Since we want the swap function to modify the values of a and b in main, we must pass pointers to those objects so that the function may access those memory locations:


void swap(int *x, int *y)
{
  int tmp = *x;
  *x = *y;
  *y = tmp;
}

int main(void)
{
  int a = 5, b = 10;
  printf("before: a = %d, b = %d\n", a, b);
  swap(&a, &b);
  printf("after: a = %d, b = %d\n", a, b);
  return 0;
}

Instead of passing a and b to swap, we pass the expressions &a and &b, which are pointer values.

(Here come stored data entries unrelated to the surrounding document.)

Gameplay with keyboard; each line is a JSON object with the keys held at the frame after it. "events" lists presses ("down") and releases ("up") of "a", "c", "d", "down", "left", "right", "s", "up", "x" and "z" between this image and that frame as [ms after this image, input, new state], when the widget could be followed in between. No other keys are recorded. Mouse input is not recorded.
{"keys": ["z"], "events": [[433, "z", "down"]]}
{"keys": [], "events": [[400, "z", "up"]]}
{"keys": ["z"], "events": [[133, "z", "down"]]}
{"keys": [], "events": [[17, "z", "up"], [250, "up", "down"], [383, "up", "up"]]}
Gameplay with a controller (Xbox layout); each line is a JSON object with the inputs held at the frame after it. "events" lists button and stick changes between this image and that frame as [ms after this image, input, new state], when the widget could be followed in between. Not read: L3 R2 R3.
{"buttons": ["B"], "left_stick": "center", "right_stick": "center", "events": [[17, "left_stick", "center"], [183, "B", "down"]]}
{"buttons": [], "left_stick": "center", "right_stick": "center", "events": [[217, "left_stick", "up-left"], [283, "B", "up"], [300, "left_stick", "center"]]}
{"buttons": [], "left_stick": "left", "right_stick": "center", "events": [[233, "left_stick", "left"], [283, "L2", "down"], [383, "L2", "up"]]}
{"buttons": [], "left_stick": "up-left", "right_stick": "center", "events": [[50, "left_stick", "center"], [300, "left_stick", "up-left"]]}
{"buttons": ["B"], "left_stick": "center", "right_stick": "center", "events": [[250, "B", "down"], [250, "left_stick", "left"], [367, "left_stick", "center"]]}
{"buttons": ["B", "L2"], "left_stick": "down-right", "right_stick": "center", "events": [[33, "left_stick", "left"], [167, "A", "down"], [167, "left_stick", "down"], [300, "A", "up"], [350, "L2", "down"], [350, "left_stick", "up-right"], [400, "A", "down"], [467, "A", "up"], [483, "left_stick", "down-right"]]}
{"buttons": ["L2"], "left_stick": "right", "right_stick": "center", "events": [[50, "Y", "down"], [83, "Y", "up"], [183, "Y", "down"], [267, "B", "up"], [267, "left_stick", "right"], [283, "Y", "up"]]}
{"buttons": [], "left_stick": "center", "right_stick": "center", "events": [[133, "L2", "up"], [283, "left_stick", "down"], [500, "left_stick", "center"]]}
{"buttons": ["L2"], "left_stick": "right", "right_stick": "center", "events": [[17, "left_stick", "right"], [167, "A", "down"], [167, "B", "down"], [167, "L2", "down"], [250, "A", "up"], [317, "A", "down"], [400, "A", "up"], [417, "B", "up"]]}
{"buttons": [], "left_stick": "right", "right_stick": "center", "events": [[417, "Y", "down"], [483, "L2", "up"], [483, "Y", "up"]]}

Similarly, instead of declaring swap's parameters x and y as integers, we declare them as pointers to integers.

The memory map now looks like this:

At the beginning of swap
Item	Address	Contents
Item	Address	0x00	0x01	0x02	0x03
a	0x80C01230	0x00	0x00	0x00	0x05
b	0x80C01234	0x00	0x00	0x00	0x0A
x	0x8800C000	0x80	0xC0	0x12	0x30
y	0x8800C004	0x80	0xC0	0x12	0x34

At the end of swap
Item	Address	Contents
Item	Address	0x00	0x01	0x02	0x03
a	0x80C01230	0x00	0x00	0x00	0x0A
b	0x80C01234	0x00	0x00	0x00	0x05
x	0x8800C000	0x80	0xC0	0x12	0x30
y	0x8800C004	0x80	0xC0	0x12	0x34

The value of the parameter x is the address of a, or 0x80C01230; thus, the expression *x refers to the same area of memory as a, so assigning to the expression *x in swap has the same effect as assigning to the expression a in main.

Basically, if you want a function to modify something in its caller, you must pass a pointer to that thing.

Types and pointer arithmetic

When you index into an array using the [] operator or apply the ++ or -- operators to an array expression, you are performing pointer arithmetic. The result of the operation depends on the base type of the pointer. When you advance a pointer value by 1, that's in terms of the size of the base type; if the base type is 1 byte wide, you advance 1 byte. If the base type is 4 bytes wide, you advance 4 bytes.

Array indexing is implemented in terms of pointer arithmetic; when you write the expression a[i], it is evaluated as *(a + i) (remembering that i indicates a the number of elements past a, not the number of bytes; if the base type of a is N bytes wide, then the result of a + i is i * N bytes from a).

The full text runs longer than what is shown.